GOVERNO FEDERAL AUTORIZA CUSTEIO DE TRASLADO DE BRASILEIROS MORTOS NO EXTERIOR

Decreto foi publicado no Diário Oficial após presidente Lula conversar com pai de jovem morta na Indonésia; medida somente será tomada em casos excepcionais
0
314

O presidente Luiz Inácio Lula da Silva assinou um decreto que autoriza o governo federal a custear, em caráter excepcional, o traslado de corpos de brasileiros falecidos no exterior. A nova regra foi publicada nesta sexta-feira (27) no Diário Oficial da União e altera o Decreto nº 9.199/2017, que antes vedava esse tipo de custeio com recursos públicos.

A mudança ocorre um dia após Lula manter contato telefônico com o pai de Juliana Marins, jovem brasileira que morreu após cair da encosta de um vulcão na Indonésia.
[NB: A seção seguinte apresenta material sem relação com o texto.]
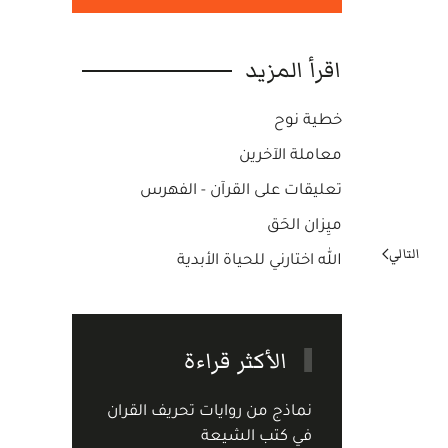
اقرأ المزيد
خطية نوح
معاملة الآخرين
تعليقات على القرآن - الفهرس
ميِزان الحَق
التالي
الله اختارني للحياة الأبدية
الأكثر قراءة
نماذج من روايات تحريف القران
في كتب الشيعة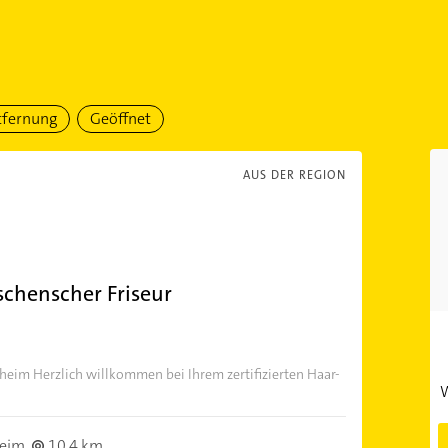
tfernung
Geöffnet
AUS DER REGION
schenscher Friseur
heim Herzlich willkommen bei Ihrem zertifizierten Haar-
W
heim
10,4 km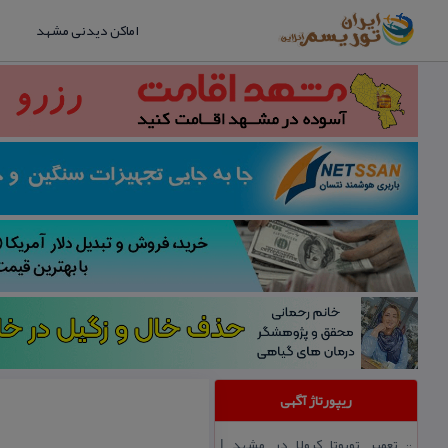
اماکن دیدنی مشهد
ریپورتاژ آگهی
تعمیر تویوتا كرولا در مشهد |
::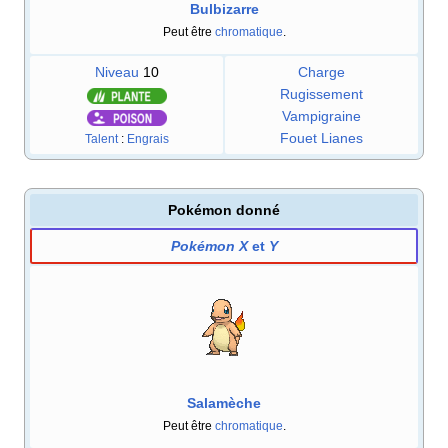
Bulbizarre
Peut être
chromatique
.
Niveau
10
Charge
Rugissement
Vampigraine
Fouet Lianes
Talent
:
Engrais
Pokémon donné
Pokémon X
et
Y
Salamèche
Peut être
chromatique
.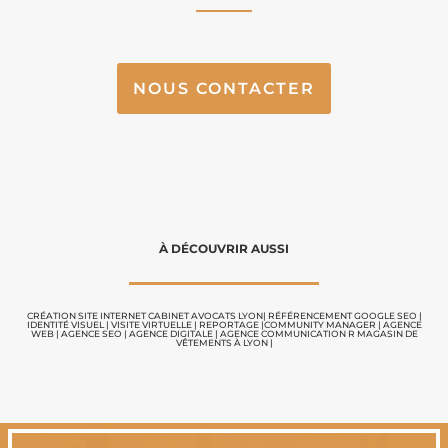
NOUS CONTACTER
À DÉCOUVRIR AUSSI
CRÉATION SITE INTERNET CABINET AVOCATS LYON
|
RÉFÉRENCEMENT GOOGLE SEO
|
IDENTITÉ VISUEL
|
VISITE VIRTUELLE
|
REPORTAGE |
COMMUNITY MANAGER
|
AGENCE
WEB
|
AGENCE SEO
|
AGENCE DIGITALE
|
AGENCE COMMUNICATION
R MAGASIN DE
VÊTEMENTS À LYON
|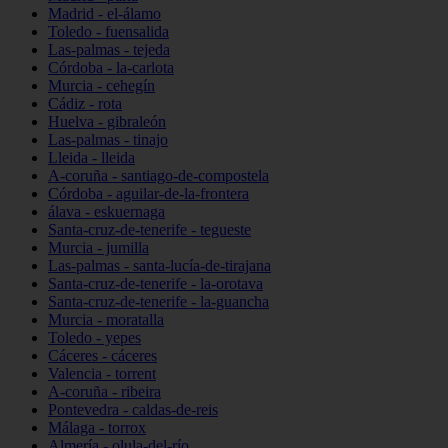
Madrid - el-álamo
Toledo - fuensalida
Las-palmas - tejeda
Córdoba - la-carlota
Murcia - cehegín
Cádiz - rota
Huelva - gibraleón
Las-palmas - tinajo
Lleida - lleida
A-coruña - santiago-de-compostela
Córdoba - aguilar-de-la-frontera
álava - eskuernaga
Santa-cruz-de-tenerife - tegueste
Murcia - jumilla
Las-palmas - santa-lucía-de-tirajana
Santa-cruz-de-tenerife - la-orotava
Santa-cruz-de-tenerife - la-guancha
Murcia - moratalla
Toledo - yepes
Cáceres - cáceres
Valencia - torrent
A-coruña - ribeira
Pontevedra - caldas-de-reis
Málaga - torrox
Almería - olula-del-río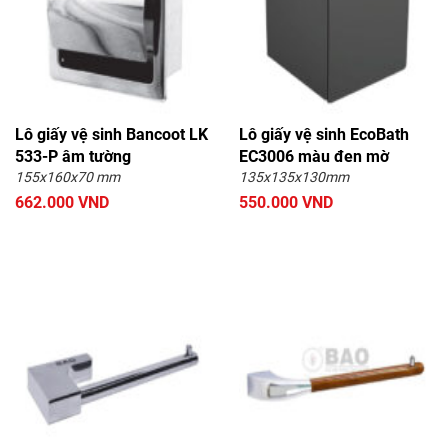
Lô giấy vệ sinh Bancoot LK
Lô giấy vệ sinh EcoBath
533-P âm tường
EC3006 màu đen mờ
155x160x70 mm
135x135x130mm
662.000 VND
550.000 VND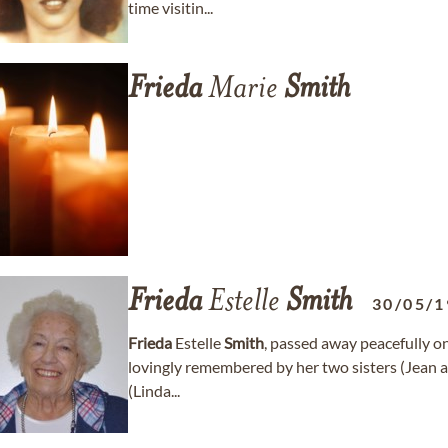
time visitin...
Frieda
Marie
Smith
Frieda
Estelle
Smith
30/05/1
Frieda
Estelle
Smith
, passed away peacefully o
lovingly remembered by her two sisters (Jean an
(Linda...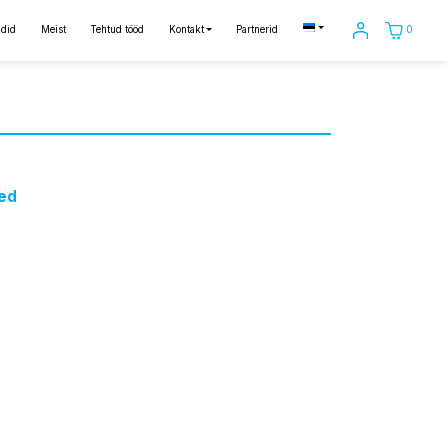
0
did
Meist
Tehtud tööd
Kontakt
Partnerid
ed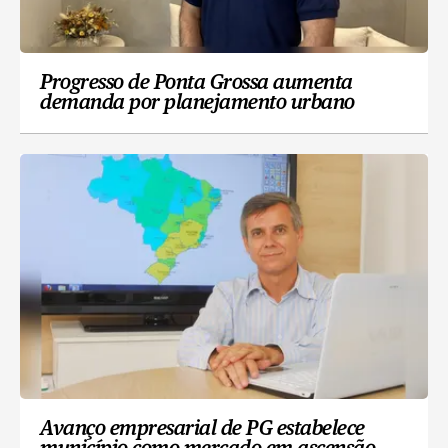
Progresso de Ponta Grossa aumenta
demanda por planejamento urbano
Avanço empresarial de PG estabelece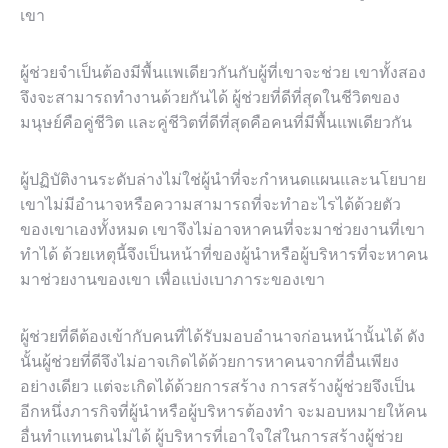
เขา
ผู้ช่วยจำเป็นต้องมีพื้นแพเดียวกันกับผู้ที่เขาจะช่วย เขาทั้งสอง
จึงจะสามารถทำงานด้วยกันได้ ผู้ช่วยที่ดีที่สุดในชีวิตของ
มนุษย์คือคู่ชีวิต และคู่ชีวิตที่ดีที่สุดคือคนที่มีพื้นแพเดียวกัน
ผู้ปฏิบัติงานระดับล่างไม่ใช่ผู้นำที่จะกำหนดแผนและนโยบาย
เขาไม่มีอำนาจหรือความสามารถที่จะทำอะไรได้ด้วยตัว
ของเขาเองทั้งหมด เขาจึงไม่อาจหาคนที่จะมาช่วยงานที่เขา
ทำได้ ด้วยเหตุนี้จึงเป็นหน้าที่ของผู้นำหรือผู้บริหารที่จะหาคน
มาช่วยงานของเขา เพื่อแบ่งเบาภาระของเขา
ผู้ช่วยที่ดีต้องเข้ากับคนที่ได้รับมอบอำนาจก่อนหน้านั้นได้ ดัง
นั้นผู้ช่วยที่ดีจึงไม่อาจเกิดได้ด้วยการหาคนจากที่อื่นเพียง
อย่างเดียว แต่จะเกิดได้ด้วยการสร้าง การสร้างผู้ช่วยจึงเป็น
อีกหนึ่งภารกิจที่ผู้นำหรือผู้บริหารต้องทำ จะมอบหมายให้คน
อื่นทำแทนตนไม่ได้ ผู้บริหารที่เอาใจใส่ในการสร้างผู้ช่วย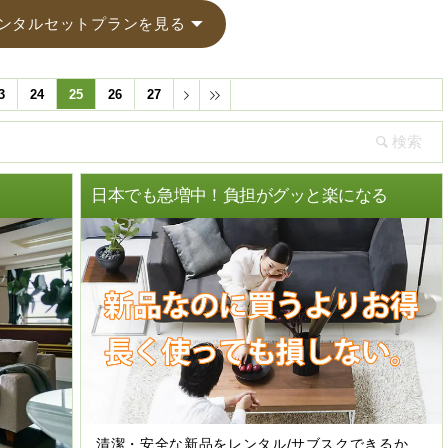
ンタルセットプランを見る
3
24
25
26
27
日本でも急増中！負担がグッと楽になる
清潔・安全な新品をレンタル/サブスクできるか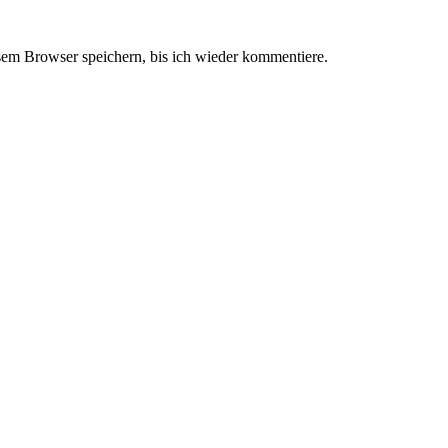
em Browser speichern, bis ich wieder kommentiere.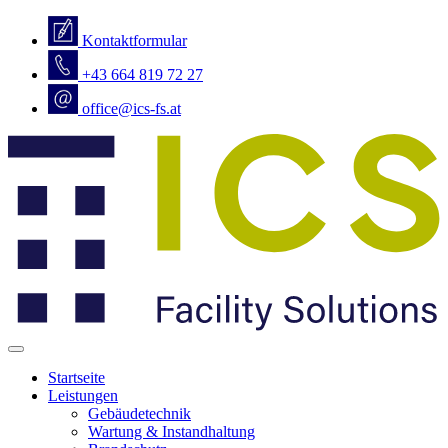
Kontaktformular
+43 664 819 72 27
office@ics-fs.at
Startseite
Leistungen
Gebäudetechnik
Wartung & Instandhaltung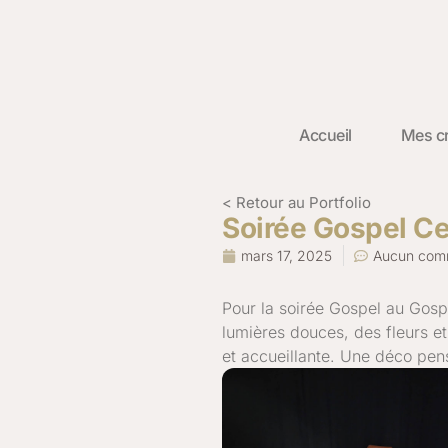
Accueil
Mes cr
< Retour au Portfolio
Soirée Gospel Ce
mars 17, 2025
Aucun com
Pour la soirée Gospel au Gosp
lumières douces, des fleurs et
et accueillante. Une déco pe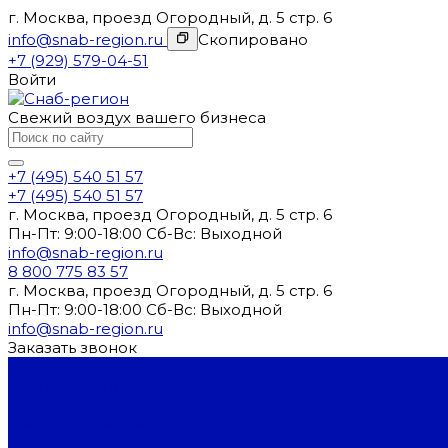
г. Москва, проезд Огородный, д. 5 стр. 6
info@snab-region.ru
Скопировано
+7 (929) 579-04-51
Войти
Свежий воздух вашего бизнеса
+7 (495) 540 51 57
+7 (495) 540 51 57
г. Москва, проезд Огородный, д. 5 стр. 6
Пн-Пт: 9:00-18:00 Cб-Вс: Выходной
info@snab-region.ru
8 800 775 83 57
г. Москва, проезд Огородный, д. 5 стр. 6
Пн-Пт: 9:00-18:00 Cб-Вс: Выходной
info@snab-region.ru
Заказать звонок
Каталог товаров
Системы вентиляции
Фильтры для вентиляции
Фильтрующие материалы
Вентиляторы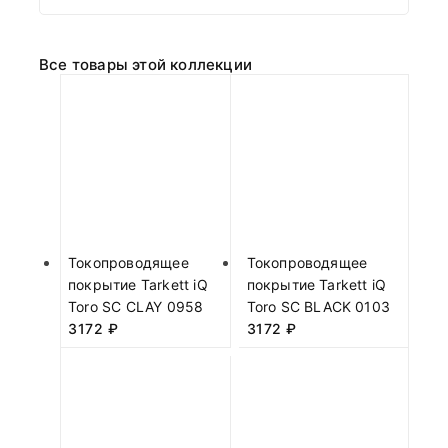
Все товары этой коллекции
Токопроводящее
Токопроводящее
покрытие Tarkett iQ
покрытие Tarkett iQ
Toro SC CLAY 0958
Toro SC BLACK 0103
3172
₽
3172
₽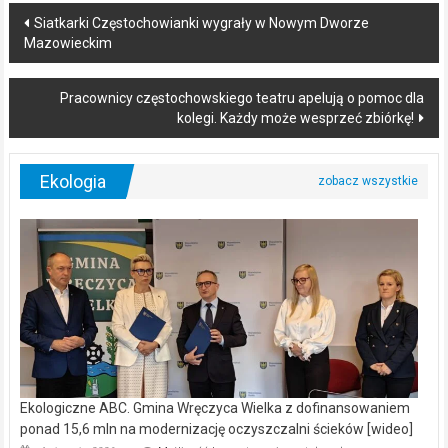
Post
Siatkarki Częstochowianki wygrały w Nowym Dworze
Mazowieckim
navigation
Pracownicy częstochowskiego teatru apelują o pomoc dla
kolegi. Każdy może wesprzeć zbiórkę!
Ekologia
Ekologiczne ABC. Gmina Wręczyca Wielka z dofinansowaniem
ponad 15,6 mln na modernizację oczyszczalni ścieków [wideo]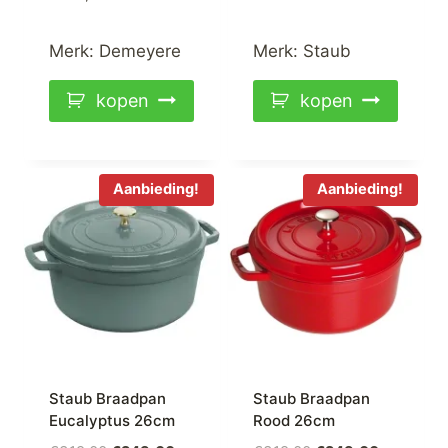
was:
is:
€319,00.
€249,00.
Merk:
Demeyere
Merk:
Staub
kopen
kopen
Aanbieding!
Aanbieding!
Staub Braadpan
Staub Braadpan
Eucalyptus 26cm
Rood 26cm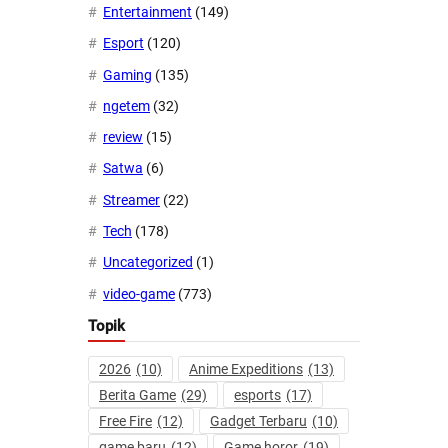
Entertainment
(149)
Esport
(120)
Gaming
(135)
ngetem
(32)
review
(15)
Satwa
(6)
Streamer
(22)
Tech
(178)
Uncategorized
(1)
video-game
(773)
Topik
2026
(10)
Anime Expeditions
(13)
Berita Game
(29)
esports
(17)
Free Fire
(12)
Gadget Terbaru
(10)
game baru
(12)
Game horor
(19)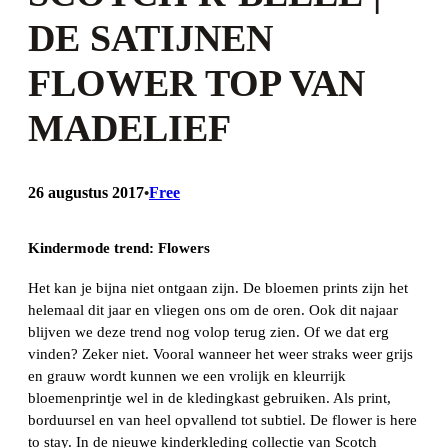
DE SATIJNEN
FLOWER TOP VAN
MADELIEF
26 augustus 2017
Free
•
Kindermode trend: Flowers
Het kan je bijna niet ontgaan zijn. De bloemen prints zijn het
helemaal dit jaar en vliegen ons om de oren. Ook dit najaar
blijven we deze trend nog volop terug zien. Of we dat erg
vinden? Zeker niet. Vooral wanneer het weer straks weer grijs
en grauw wordt kunnen we een vrolijk en kleurrijk
bloemenprintje wel in de kledingkast gebruiken. Als print,
borduursel en van heel opvallend tot subtiel. De flower is here
to stay. In de nieuwe kinderkleding collectie van Scotch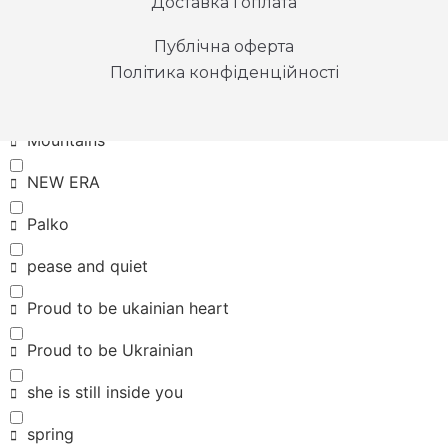
Доставка і оплата
Kepler 442b
Публічна оферта
look mom I can fly
Політика конфіденційності
loyal giant
Mountains
NEW ERA
Palko
pease and quiet
Proud to be ukainian heart
Proud to be Ukrainian
she is still inside you
spring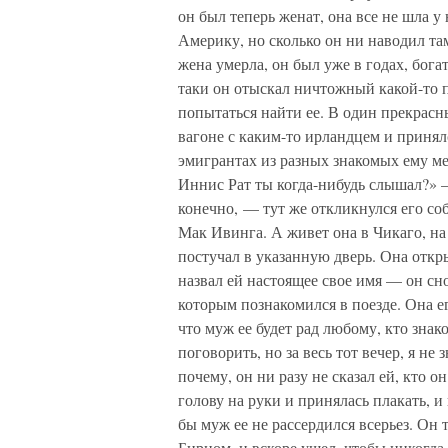
он был теперь женат, она все не шла у
Америку, но сколько он ни наводил там
жена умерла, он был уже в годах, бога
таки он отыскал ничтожный какой-то п
попытаться найти ее. В один прекрасн
вагоне с каким-то ирландцем и приня
эмигрантах из разных знакомых ему ме
Иннис Рат ты когда-нибудь слышал?» 
конечно, — тут же откликнулся его со
Мак Ивинга. А живет она в Чикаго, на
постучал в указанную дверь. Она откр
назвал ей настоящее свое имя — он сно
которым познакомился в поезде. Она его
что муж ее будет рад любому, кто знак
поговорить, но за весь тот вечер, я не 
почему, он ни разу не сказал ей, кто о
голову на руки и принялась плакать, и 
бы муж ее не рассердился всерьез. Он 
Бирном, и вскоре ушел, чтобы никогда 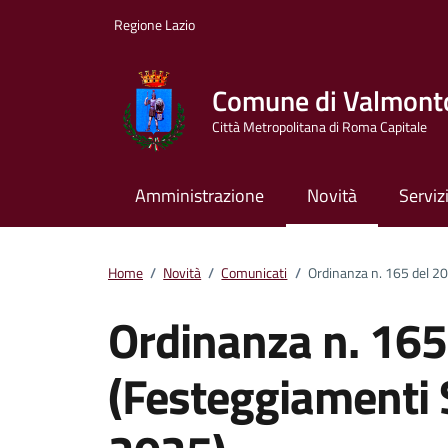
Vai ai contenuti
Vai al footer
Regione Lazio
Comune di Valmont
Città Metropolitana di Roma Capitale
Amministrazione
Novità
Serviz
Home
/
Novità
/
Comunicati
/
Ordinanza n. 165 del 2
Ordinanza n. 165
(Festeggiamenti 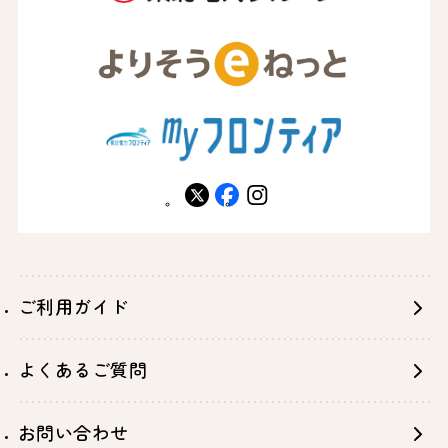
X
facebook
instagram
ご利用ガイド
よくあるご質問
お問い合わせ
Durante a conversa, o presidente se comprometeu a auxiliar no processo de repatriação do corpo da jovem, sensibilizado pela dor da família e pela repercussão do caso.

Cenário atual e novas exceções previstas

Até então, a legislação proibia o uso de recursos públicos para esse tipo de traslado, mesmo em situações extremas. Com a nova redação, o governo poderá arcar com os custos do transporte do corpo desde que sejam atendidos critérios objetivos, entre eles:

  • Comprovação de incapacidade financeira da família para arcar com o traslado;
  • Ausência de seguro viagem ou cobertura contratual que preveja esse tipo de despesa;
  • Falecimento ocorrido em circunstâncias que causem comoção pública;
  • Disponibilidade orçamentária e financeira da União no momento da solicitação.

O decreto traz alívio para famílias brasileiras que, além da dor da perda, enfrentam obstáculos logísticos e financeiros para trazer seus entes queridos de volta ao país. O transporte internacional de corpos pode custar de R$ 20 mil a R$ 60 mil, dependendo do país, da distância e da logística envolvida — valores muitas vezes inacessíveis para famílias de baixa renda.

Sensibilidade e impacto social

A alteração legal também representa uma resposta humanitária do Estado diante de situações excepcionais que geram comoção nacional ou envolvem cidadãos em situação de vulnerabilidade no exterior. A partir de agora, o Ministério das Relações Exteriores, por meio das embaixadas e consulados brasileiros, poderá avaliar os pedidos caso a caso e autorizar o custeio, dentro das regras estabelecidas.

A medida foi bem recebida por entidades ligadas aos direitos de brasileiros no exterior e familiares de vítimas que enfrentaram dificuldades semelhantes no passado. Segundo fontes do Itamaraty, o decreto poderá ser aplicado de forma rápida e objetiva em casos que justifiquem a atuação do governo.

Repatriação com dignidade

A nova norma é vista como um avanço na assistência consular prestada aos brasileiros em outros países e uma forma de garantir dignidade no retorno dos corpos ao país de origem, principalmente em situações de tragédia, acidentes ou mortes com repercussão.

Com o decreto agora em vigor, a expectativa é que o governo também estabeleça procedimentos claros para análise dos casos, de forma a equilibrar critérios técnicos e sensibilidade social.

A prefeitura de Niterói, no Rio de Janeiro, pagou R$ 55 mil pelo traslado do corpo de Juliana Marins para o Brasil. O valor foi depositado à família da jovem que morreu em Lombok, na Indonésia, depois de cair na cratera do vulcão Rinjani, durante uma trilha no último dia 21.